Description of the task. Extract from the entries below, exactly as given, only the lines from the line containing "I'm Sarang Patil, a" to the line containing "## Languages and Tools 🛠️", both lines included.

---*---

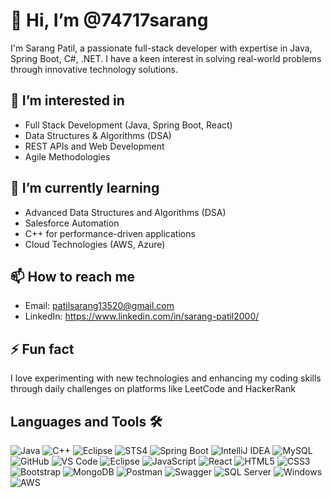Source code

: # 👋 Hi, I’m @74717sarang

I'm Sarang Patil, a passionate full-stack developer with expertise in Java, Spring Boot, C#, .NET. I have a keen interest in solving real-world problems through innovative technology solutions.

## 👀 I’m interested in
- Full Stack Development (Java, Spring Boot, React)
- Data Structures & Algorithms (DSA)
- REST APIs and Web Development
- Agile Methodologies

## 🌱 I’m currently learning
- Advanced Data Structures and Algorithms (DSA)
- Salesforce Automation
- C++ for performance-driven applications
- Cloud Technologies (AWS, Azure)


## 📫 How to reach me
- Email: patilsarang13520@gmail.com
- LinkedIn: https://www.linkedin.com/in/sarang-patil2000/


## ⚡ Fun fact
I love experimenting with new technologies and enhancing my coding skills through daily challenges on platforms like LeetCode and HackerRank


## Languages and Tools 🛠️
![Java](https://img.shields.io/badge/Java-ED8B00?style=for-the-badge&logo=java&logoColor=white)
![C++](https://img.shields.io/badge/C++-00599C?style=for-the-badge&logo=c%2B%2B&logoColor=white)
![Eclipse](https://img.shields.io/badge/Eclipse-2C2255?style=for-the-badge&logo=eclipse&logoColor=white)
![STS4](https://img.shields.io/badge/STS4-6DB33F?style=for-the-badge&logo=spring&logoColor=white)
![Spring Boot](https://img.shields.io/badge/Spring%20Boot-6DB33F?style=for-the-badge&logo=springboot&logoColor=white)
![IntelliJ IDEA](https://img.shields.io/badge/IntelliJ%20IDEA-000000?style=for-the-badge&logo=intellij%20idea&logoColor=white)
![MySQL](https://img.shields.io/badge/MySQL-4479A1?style=for-the-badge&logo=mysql&logoColor=white)
![GitHub](https://img.shields.io/badge/GitHub-181717?style=for-the-badge&logo=github&logoColor=white)
![VS Code](https://img.shields.io/badge/VS%20Code-007ACC?style=for-the-badge&logo=visual%20studio%20code&logoColor=white)
![Eclipse](https://img.shields.io/badge/Eclipse-2C2255?style=for-the-badge&logo=eclipse&logoColor=white)
![JavaScript](https://img.shields.io/badge/JavaScript-F7DF1E?style=for-the-badge&logo=javascript&logoColor=black)
![React](https://img.shields.io/badge/React-20232A?style=for-the-badge&logo=react&logoColor=61DAFB)
![HTML5](https://img.shields.io/badge/HTML5-E34F26?style=for-the-badge&logo=html5&logoColor=white)
![CSS3](https://img.shields.io/badge/CSS3-1572B6?style=for-the-badge&logo=css3&logoColor=white)
![Bootstrap](https://img.shields.io/badge/Bootstrap-7952B3?style=for-the-badge&logo=bootstrap&logoColor=white)
![MongoDB](https://img.shields.io/badge/MongoDB-4EA94B?style=for-the-badge&logo=mongodb&logoColor=white)
![Postman](https://img.shields.io/badge/Postman-FF6C37?style=for-the-badge&logo=postman&logoColor=white)
![Swagger](https://img.shields.io/badge/Swagger-85EA2D?style=for-the-badge&logo=swagger&logoColor=black)
![SQL Server](https://img.shields.io/badge/SQL%20Server-CC2927?style=for-the-badge&logo=microsoft%20sql%20server&logoColor=white)
![Windows](https://img.shields.io/badge/Windows-0078D6?style=for-the-badge&logo=windows&logoColor=white)
![AWS](https://img.shields.io/badge/AWS-232F3E?style=for-the-badge&logo=amazon-aws&logoColor=white)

---*---

Answer to the exercise.
I'm Sarang Patil, a passionate full-stack developer with expertise in Java, Spring Boot, C#, .NET. I have a keen interest in solving real-world problems through innovative technology solutions.

## 👀 I’m interested in
- Full Stack Development (Java, Spring Boot, React)
- Data Structures & Algorithms (DSA)
- REST APIs and Web Development
- Agile Methodologies

## 🌱 I’m currently learning
- Advanced Data Structures and Algorithms (DSA)
- Salesforce Automation
- C++ for performance-driven applications
- Cloud Technologies (AWS, Azure)


## 📫 How to reach me
- Email: patilsarang13520@gmail.com
- LinkedIn: https://www.linkedin.com/in/sarang-patil2000/


## ⚡ Fun fact
I love experimenting with new technologies and enhancing my coding skills through daily challenges on platforms like LeetCode and HackerRank


## Languages and Tools 🛠️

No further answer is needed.